About this task:
Reproduce the records verbatim from their first line through the line containing "9: (1338, 324)", inclusive, omitting the pictures.

Records shown:
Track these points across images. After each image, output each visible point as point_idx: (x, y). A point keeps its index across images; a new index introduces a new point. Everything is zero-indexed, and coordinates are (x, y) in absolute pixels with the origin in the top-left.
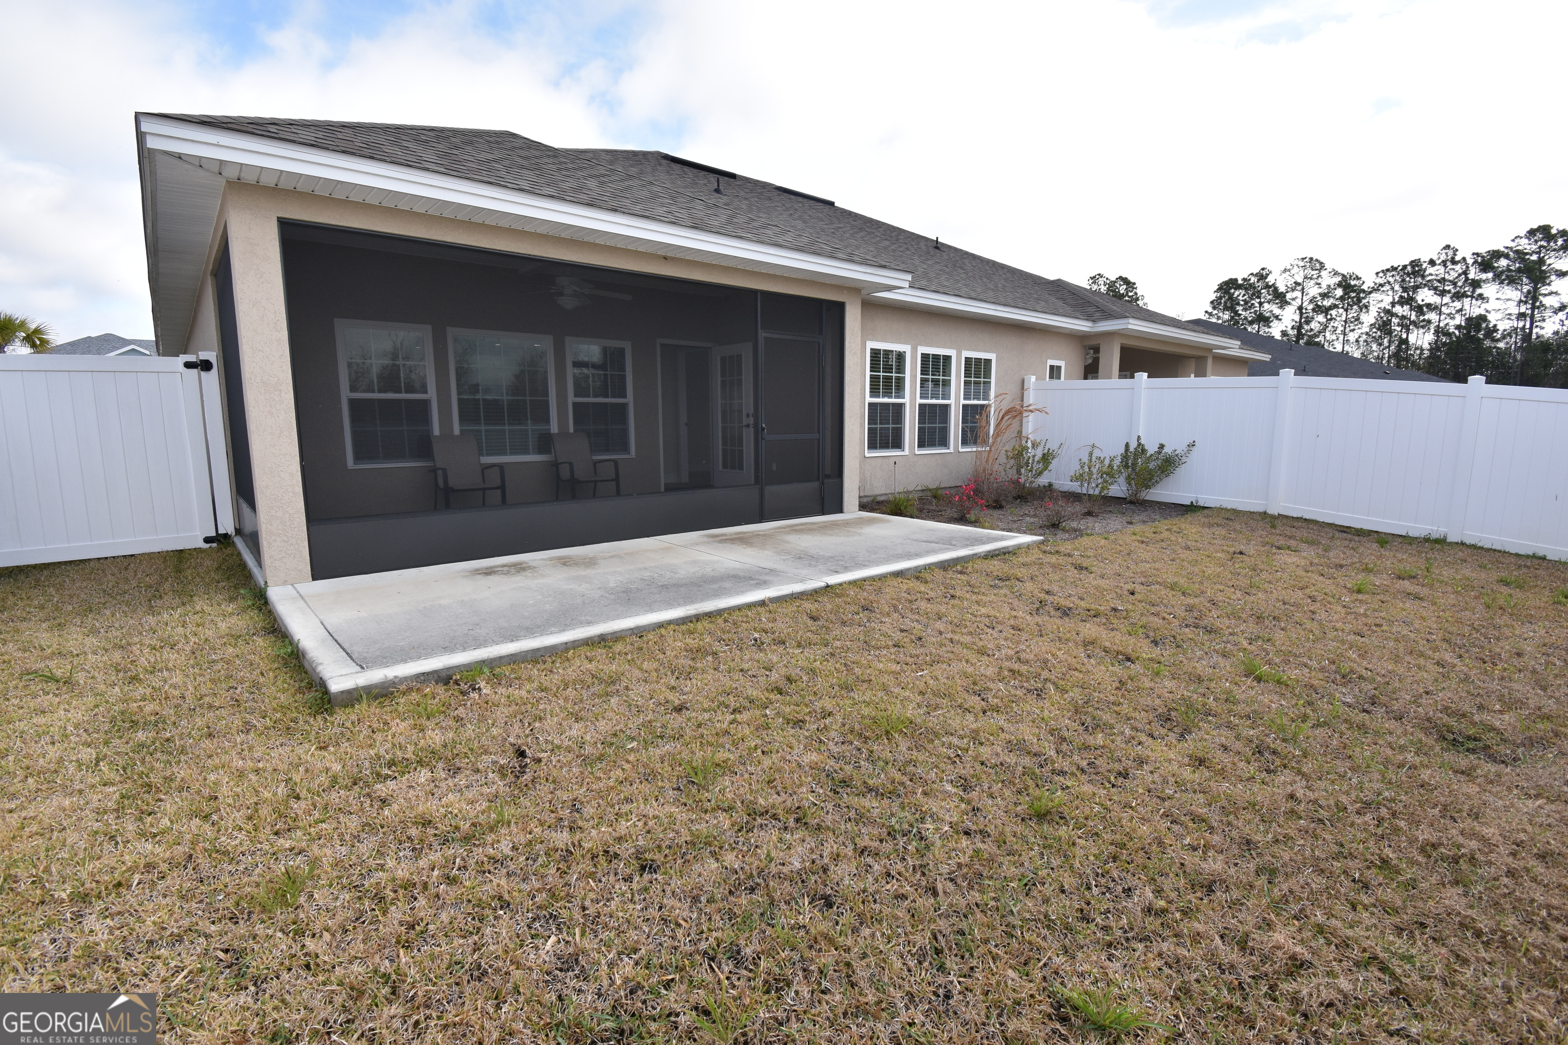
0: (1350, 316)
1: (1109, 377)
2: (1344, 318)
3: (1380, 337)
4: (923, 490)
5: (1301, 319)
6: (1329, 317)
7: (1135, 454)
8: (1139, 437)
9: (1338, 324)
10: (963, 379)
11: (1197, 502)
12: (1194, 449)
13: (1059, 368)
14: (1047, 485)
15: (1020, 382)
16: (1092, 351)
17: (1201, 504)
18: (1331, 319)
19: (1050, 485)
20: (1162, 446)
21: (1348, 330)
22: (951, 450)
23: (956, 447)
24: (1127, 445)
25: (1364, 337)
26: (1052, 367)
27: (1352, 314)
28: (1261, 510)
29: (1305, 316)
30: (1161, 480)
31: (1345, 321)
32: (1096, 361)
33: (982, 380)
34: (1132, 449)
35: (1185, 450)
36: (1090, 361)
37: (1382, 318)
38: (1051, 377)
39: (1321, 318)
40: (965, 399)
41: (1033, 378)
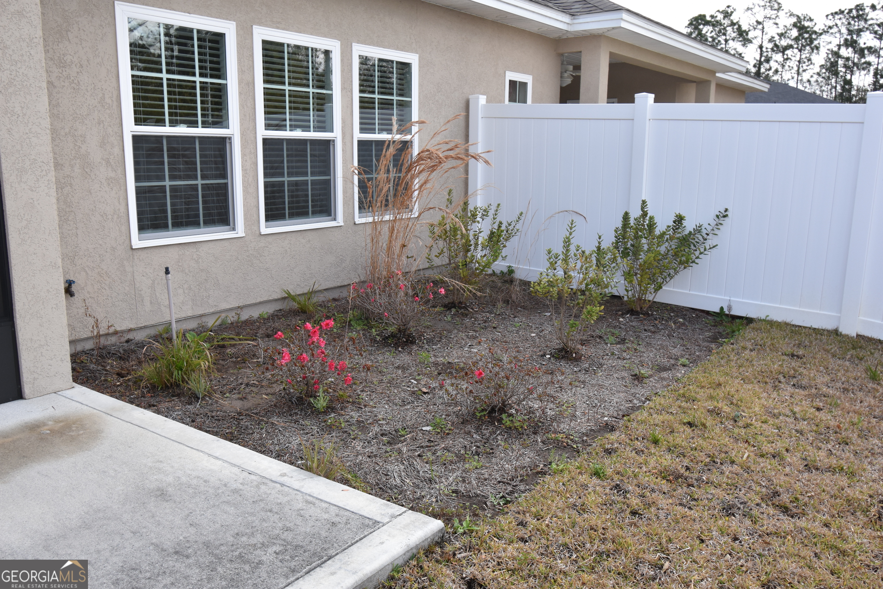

Exercise response:
Track these points across images. After each image, output each visible point as point_idx: (x, y). A point keeps its index across images; a new index introduces a new point. Everything is zero-indexed, and coordinates are (x, y) in absolute pixels with the origin in the top-left.
0: (1350, 316)
1: (1109, 377)
2: (1344, 318)
3: (1380, 337)
4: (923, 490)
5: (1301, 319)
6: (1329, 317)
7: (1135, 454)
8: (1139, 437)
9: (1338, 324)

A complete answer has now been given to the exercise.